Task description:
Print the listing below verbatim, with every line unchanged and in its original order.

Record excerpts:
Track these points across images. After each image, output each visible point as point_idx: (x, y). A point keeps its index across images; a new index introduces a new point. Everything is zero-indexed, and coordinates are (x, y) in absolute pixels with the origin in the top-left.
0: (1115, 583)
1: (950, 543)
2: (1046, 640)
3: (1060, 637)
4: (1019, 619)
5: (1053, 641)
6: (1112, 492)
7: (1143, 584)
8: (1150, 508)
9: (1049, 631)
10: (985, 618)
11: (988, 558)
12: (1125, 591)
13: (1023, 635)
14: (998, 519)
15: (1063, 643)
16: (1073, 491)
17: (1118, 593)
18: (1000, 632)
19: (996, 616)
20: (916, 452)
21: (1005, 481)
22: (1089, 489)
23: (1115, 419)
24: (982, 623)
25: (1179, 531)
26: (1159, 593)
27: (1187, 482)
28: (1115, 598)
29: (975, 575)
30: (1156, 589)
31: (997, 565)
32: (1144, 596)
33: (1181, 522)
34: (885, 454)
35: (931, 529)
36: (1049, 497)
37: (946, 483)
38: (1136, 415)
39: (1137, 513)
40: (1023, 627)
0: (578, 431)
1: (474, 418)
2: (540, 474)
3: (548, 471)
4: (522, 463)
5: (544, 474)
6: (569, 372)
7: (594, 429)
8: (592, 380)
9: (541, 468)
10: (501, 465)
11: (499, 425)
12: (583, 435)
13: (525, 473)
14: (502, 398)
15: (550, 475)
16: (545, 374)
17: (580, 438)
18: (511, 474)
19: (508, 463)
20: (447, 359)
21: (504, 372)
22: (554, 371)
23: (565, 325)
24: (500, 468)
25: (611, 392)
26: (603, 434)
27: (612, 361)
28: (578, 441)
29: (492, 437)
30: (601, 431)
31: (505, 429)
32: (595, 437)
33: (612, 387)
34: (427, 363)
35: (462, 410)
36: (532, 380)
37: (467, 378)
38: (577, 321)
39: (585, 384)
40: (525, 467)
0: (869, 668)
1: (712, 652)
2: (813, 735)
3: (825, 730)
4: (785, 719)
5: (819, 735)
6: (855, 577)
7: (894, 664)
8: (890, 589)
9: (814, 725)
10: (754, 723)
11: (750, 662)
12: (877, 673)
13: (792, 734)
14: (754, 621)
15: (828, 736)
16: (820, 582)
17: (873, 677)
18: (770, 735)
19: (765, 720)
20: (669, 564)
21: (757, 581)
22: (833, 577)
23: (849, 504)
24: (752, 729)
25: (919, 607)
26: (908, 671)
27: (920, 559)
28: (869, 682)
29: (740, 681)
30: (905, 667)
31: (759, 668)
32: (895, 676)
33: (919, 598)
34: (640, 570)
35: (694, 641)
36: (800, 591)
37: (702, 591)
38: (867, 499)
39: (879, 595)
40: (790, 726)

Result:
Track these points across images. After each image, output each visible point as point_idx: (x, y). A point keeps its index across images; a new index introduces a new point. Everything is zero-indexed, and coordinates are (x, y) in absolute pixels with the origin in the top-left.
0: (1115, 583)
1: (950, 543)
2: (1046, 640)
3: (1060, 637)
4: (1019, 619)
5: (1053, 641)
6: (1112, 492)
7: (1143, 584)
8: (1150, 508)
9: (1049, 631)
10: (985, 618)
11: (988, 558)
12: (1125, 591)
13: (1023, 635)
14: (998, 519)
15: (1063, 643)
16: (1073, 491)
17: (1118, 593)
18: (1000, 632)
19: (996, 616)
20: (916, 452)
21: (1005, 481)
22: (1089, 489)
23: (1115, 419)
24: (982, 623)
25: (1179, 531)
26: (1159, 593)
27: (1187, 482)
28: (1115, 598)
29: (975, 575)
30: (1156, 589)
31: (997, 565)
32: (1144, 596)
33: (1181, 522)
34: (885, 454)
35: (931, 529)
36: (1049, 497)
37: (946, 483)
38: (1136, 415)
39: (1137, 513)
40: (1023, 627)
0: (578, 431)
1: (474, 418)
2: (540, 474)
3: (548, 471)
4: (522, 463)
5: (544, 474)
6: (569, 372)
7: (594, 429)
8: (592, 380)
9: (541, 468)
10: (501, 465)
11: (499, 425)
12: (583, 435)
13: (525, 473)
14: (502, 398)
15: (550, 475)
16: (545, 374)
17: (580, 438)
18: (511, 474)
19: (508, 463)
20: (447, 359)
21: (504, 372)
22: (554, 371)
23: (565, 325)
24: (500, 468)
25: (611, 392)
26: (603, 434)
27: (612, 361)
28: (578, 441)
29: (492, 437)
30: (601, 431)
31: (505, 429)
32: (595, 437)
33: (612, 387)
34: (427, 363)
35: (462, 410)
36: (532, 380)
37: (467, 378)
38: (577, 321)
39: (585, 384)
40: (525, 467)
0: (869, 668)
1: (712, 652)
2: (813, 735)
3: (825, 730)
4: (785, 719)
5: (819, 735)
6: (855, 577)
7: (894, 664)
8: (890, 589)
9: (814, 725)
10: (754, 723)
11: (750, 662)
12: (877, 673)
13: (792, 734)
14: (754, 621)
15: (828, 736)
16: (820, 582)
17: (873, 677)
18: (770, 735)
19: (765, 720)
20: (669, 564)
21: (757, 581)
22: (833, 577)
23: (849, 504)
24: (752, 729)
25: (919, 607)
26: (908, 671)
27: (920, 559)
28: (869, 682)
29: (740, 681)
30: (905, 667)
31: (759, 668)
32: (895, 676)
33: (919, 598)
34: (640, 570)
35: (694, 641)
36: (800, 591)
37: (702, 591)
38: (867, 499)
39: (879, 595)
40: (790, 726)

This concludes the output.